Former ZNPP employee and nuclear engineer Oleksandr Krupnyi told The Insider that blackouts at the plant “don’t pose a serious accident risk”:
“Blackouts at the Zaporizhzhia plant don’t pose a serious accident risk because, since the start of the occupation, the Russians have installed 18 to 20 high-capacity diesel generators there. They can supply as much fuel as needed. Rosatom will make every effort to show the IAEA what reliable partners they are and how capable they are of ensuring nuclear safety. During the last blackout, six or seven generators were in operation and the rest were on standby. Besides, the plant has not been working for more than two years and is in cold shutdown — the reactor core is no longer hot, so a meltdown under these conditions is impossible.”
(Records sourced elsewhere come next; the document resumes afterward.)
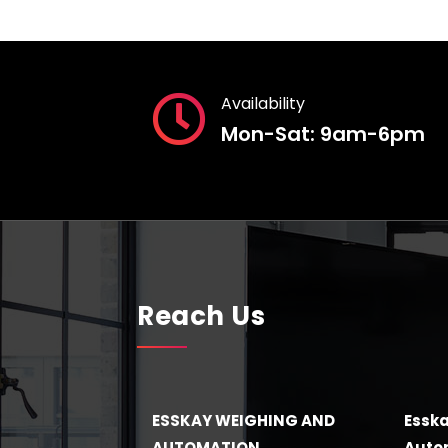
Availability
Mon-Sat: 9am-6pm
Reach Us
ESSKAY WEIGHING AND
Esska
AUTOMATION
Autom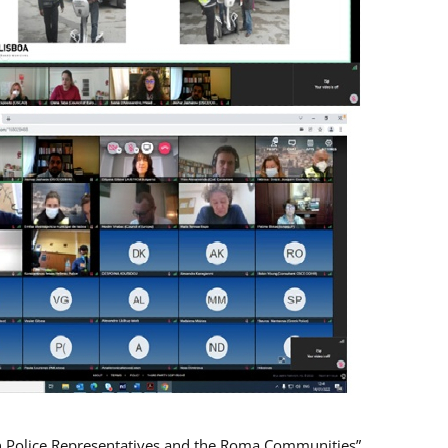
n Police Representatives and the Roma Communities”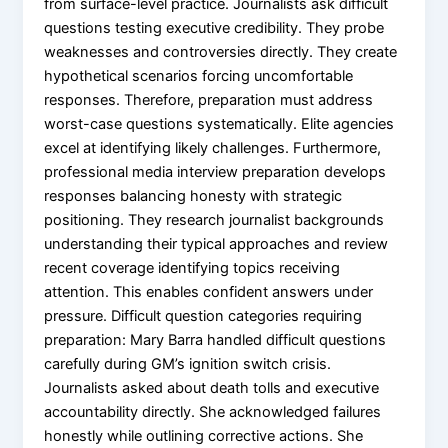
from surface-level practice. Journalists ask difficult
questions testing executive credibility. They probe
weaknesses and controversies directly. They create
hypothetical scenarios forcing uncomfortable
responses. Therefore, preparation must address
worst-case questions systematically. Elite agencies
excel at identifying likely challenges. Furthermore,
professional media interview preparation develops
responses balancing honesty with strategic
positioning. They research journalist backgrounds
understanding their typical approaches and review
recent coverage identifying topics receiving
attention. This enables confident answers under
pressure. Difficult question categories requiring
preparation: Mary Barra handled difficult questions
carefully during GM’s ignition switch crisis.
Journalists asked about death tolls and executive
accountability directly. She acknowledged failures
honestly while outlining corrective actions. She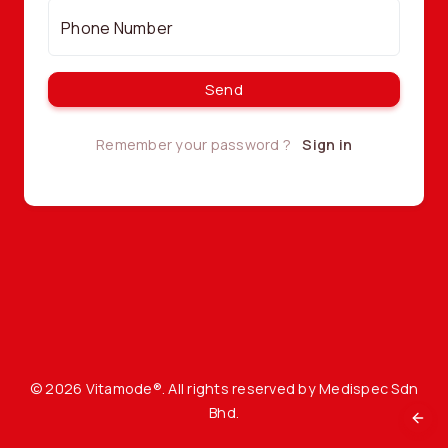
Phone Number
Send
Remember your password ?
Sign in
©
2026 Vitamode®. All rights reserved by
Medispec Sdn
Bhd
.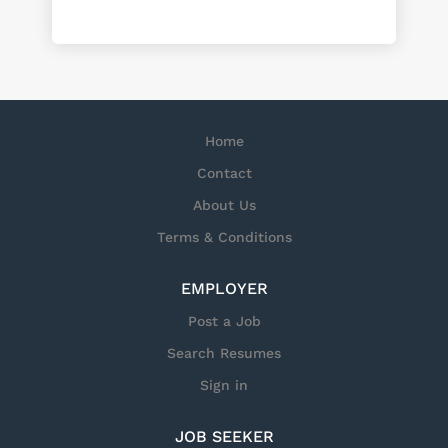
Home
Contact
About Us
Terms & Conditions
EMPLOYER
Post a Job
Search Resumes
Sign in
JOB SEEKER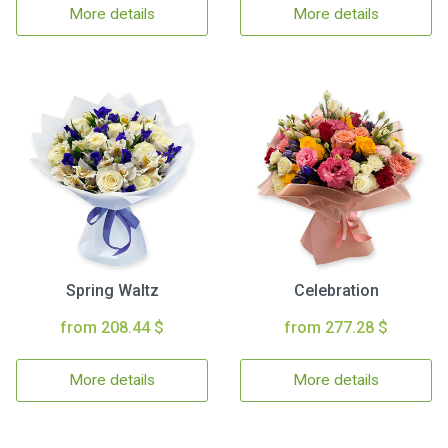
More details
More details
Spring Waltz
Celebration
from 208.44 $
from 277.28 $
More details
More details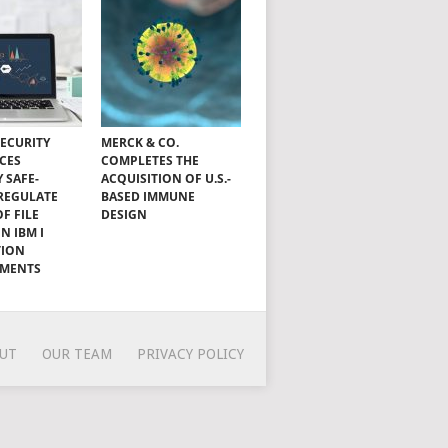
SECURITY
MERCK & CO.
CES
COMPLETES THE
Y SAFE-
ACQUISITION OF U.S.-
 REGULATE
BASED IMMUNE
OF FILE
DESIGN
N IBM I
TION
NMENTS
UT
OUR TEAM
PRIVACY POLICY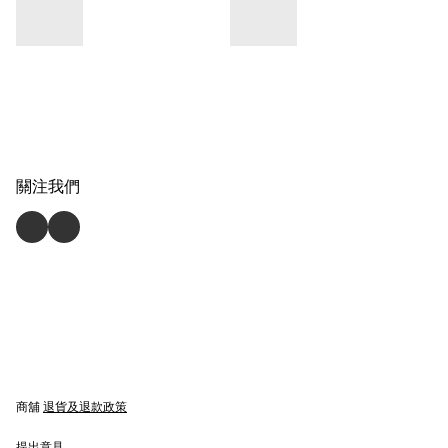
關注我們
商舖
退貨及退款政策
提出意見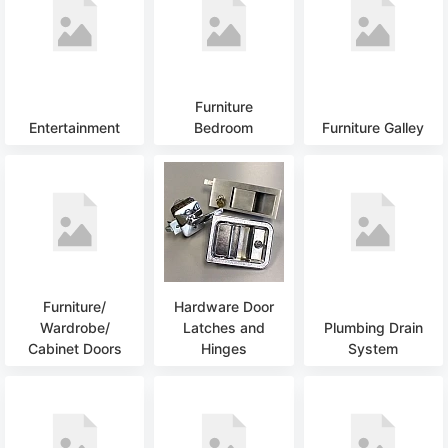
Furniture
Entertainment
Bedroom
Furniture Galley
Furniture/
Hardware Door
Wardrobe/
Latches and
Plumbing Drain
Cabinet Doors
Hinges
System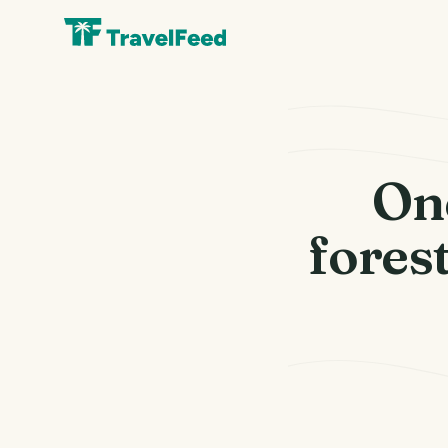
On
forest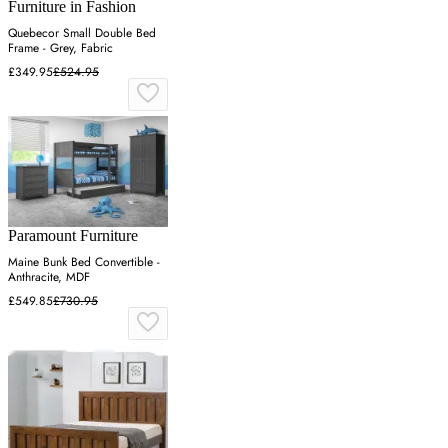
Furniture in Fashion
Quebecor Small Double Bed
Frame - Grey, Fabric
£349.95
£524.95
Paramount Furniture
Maine Bunk Bed Convertible -
Anthracite, MDF
£549.85
£730.95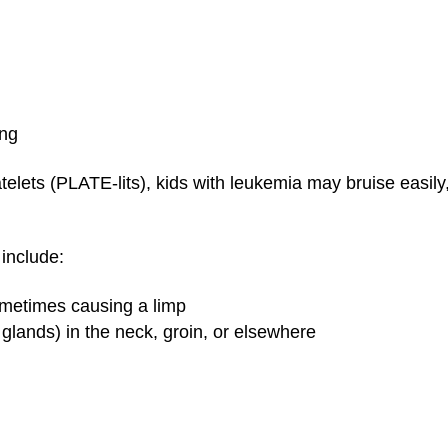
ing
lets (PLATE-lits), kids with leukemia may bruise easily,
include:
sometimes causing a limp
 glands) in the neck, groin, or elsewhere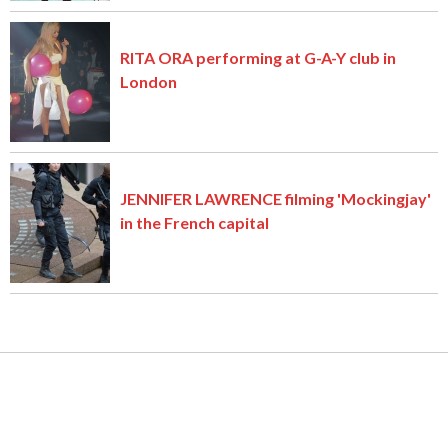
RITA ORA performing at G-A-Y club in
London
JENNIFER LAWRENCE filming 'Mockingjay'
in the French capital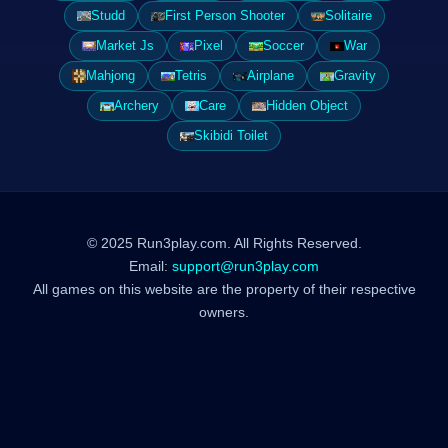
Studd
First Person Shooter
Solitaire
Market Js
Pixel
Soccer
War
Mahjong
Tetris
Airplane
Gravity
Archery
Care
Hidden Object
Skibidi Toilet
© 2025 Run3play.com. All Rights Reserved.
Email:
support@run3play.com
All games on this website are the property of their respective
owners.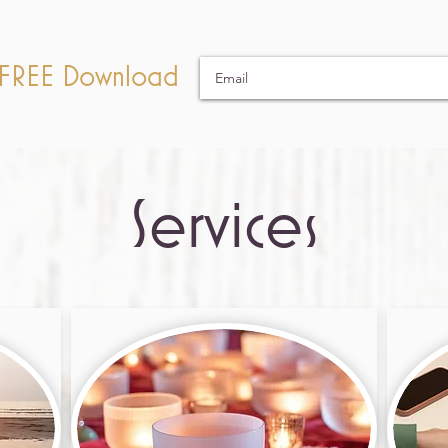
a FREE Download
Services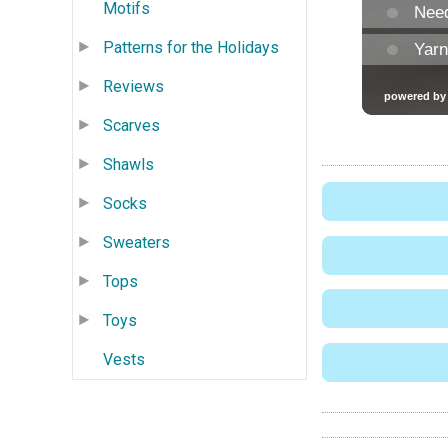
Motifs
Patterns for the Holidays
Reviews
Scarves
Shawls
Socks
Sweaters
Tops
Toys
Vests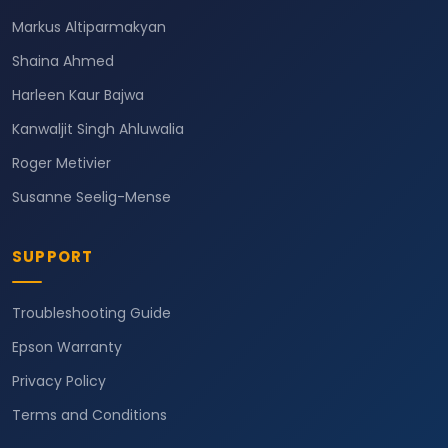
Markus Altiparmakyan
Shaina Ahmed
Harleen Kaur Bajwa
Kanwaljit Singh Ahluwalia
Roger Metivier
Susanne Seelig-Mense
SUPPORT
Troubleshooting Guide
Epson Warranty
Privacy Policy
Terms and Conditions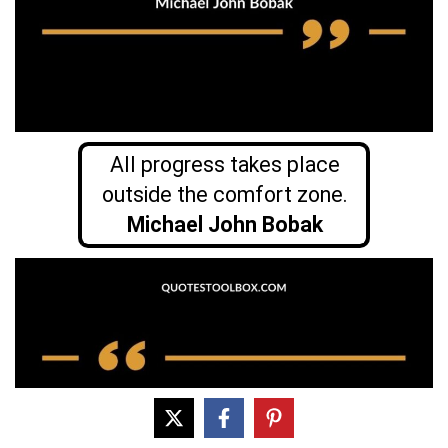
All progress takes place
outside the comfort zone.
Michael John Bobak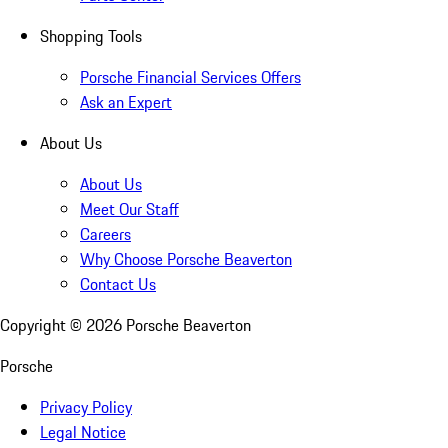
Shopping Tools
Porsche Financial Services Offers
Ask an Expert
About Us
About Us
Meet Our Staff
Careers
Why Choose Porsche Beaverton
Contact Us
Copyright ©
2026
Porsche Beaverton
Porsche
Privacy Policy
Legal Notice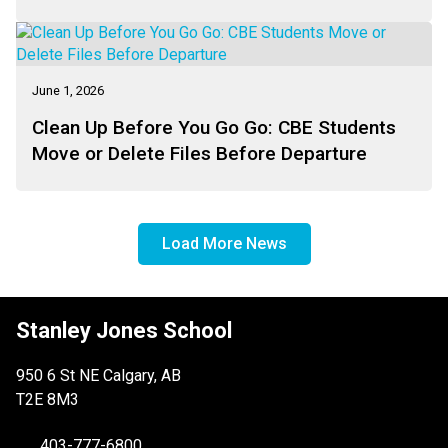
June 1, 2026
Clean Up Before You Go Go: CBE Students
Move or Delete Files Before Departure
Load More News
Stanley Jones School
950 6 St NE Calgary, AB
T2E 8M3
403-777-6800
The plant stopped operating after the June 6, 2023 destruction of the Kakhovka dam drained the reservoir that supplied its cooling water. Russia now plans to partially restart operations by building a pumping station to refill the cooling pond with water from the Dnipro River. Krupnyi added that restarting one or two units would require only the pond and two cooling towers, which could be replenished with wellwater:
“To launch one or two units, there is enough water in the cooling pond and two cooling towers. They can also replenish the pond using water from wells.”
Experts, however, warn that a restart would be risky. The plant previously used U.S.-made nuclear fuel from Westinghouse, which Rosatom is not authorized to use. Before starting up operations, this fuel would have to be replaced with Russian fuel. The site also faces a staffing shortage, as most Ukrainian specialists have left, and few Russian engineers are willing to work in a war zone.
The SVR statement may therefore be an attempt to preemptively blame Ukraine for any potential technical incident at the facility.
The agency's comments about “wind patterns” are also misleading. In reality, winds in the area of Enerhodar, where the nuclear power plant is located, generally blow from the west and southwest throughout the year. That means the territories most at risk in the event of a contamination release would likely be those controlled by Ukraine around the city of Zaporizhzhia, as well areas occupied by Russia — but not countries in the European Union.

Finally, the reference to Malaysia Airlines flight MH17 is a familiar propaganda trope. The circumstances of that 2014 shootdown have been conclusively established by Dutch and European courts, which found that the plane was destroyed by a Russian Buk missile launched from separatist-held territory.